▶ [Work to complete] Starting at the line that contains "left_click(867, 260)", write out every line to the end of the records below exactly, and leave out the pictures.

▶ [Supplied material]
=-=-=
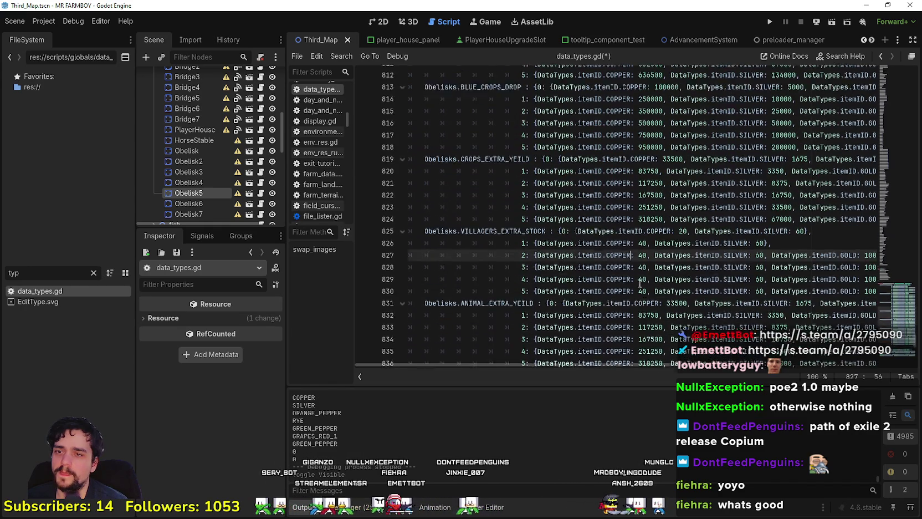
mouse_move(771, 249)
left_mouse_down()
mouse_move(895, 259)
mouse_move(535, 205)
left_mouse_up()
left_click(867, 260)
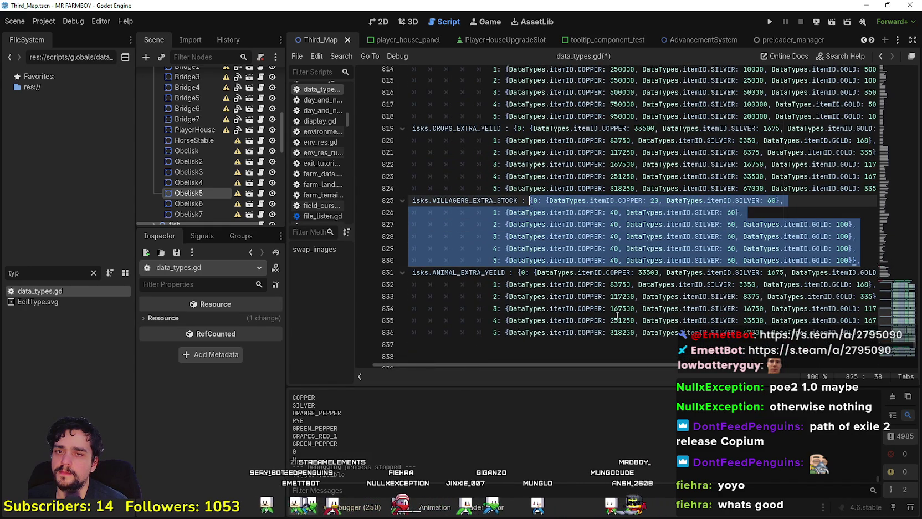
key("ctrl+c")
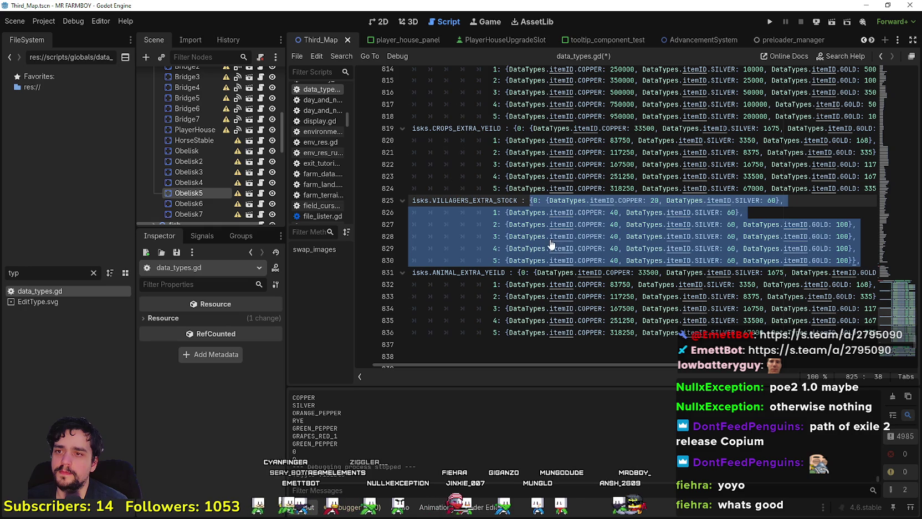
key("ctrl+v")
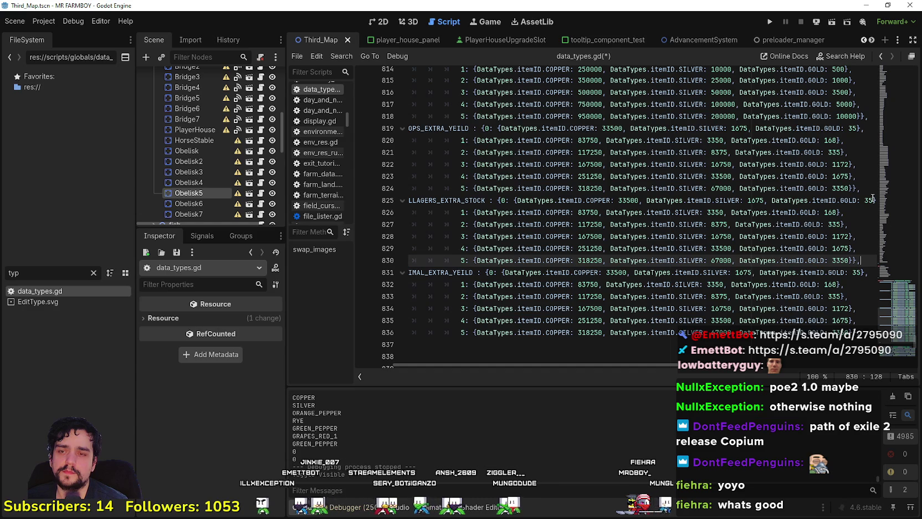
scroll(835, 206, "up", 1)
=-=-=
▶ [Result]
left_click(867, 260)
key("ctrl+c")
key("ctrl+v")
scroll(835, 206, "up", 1)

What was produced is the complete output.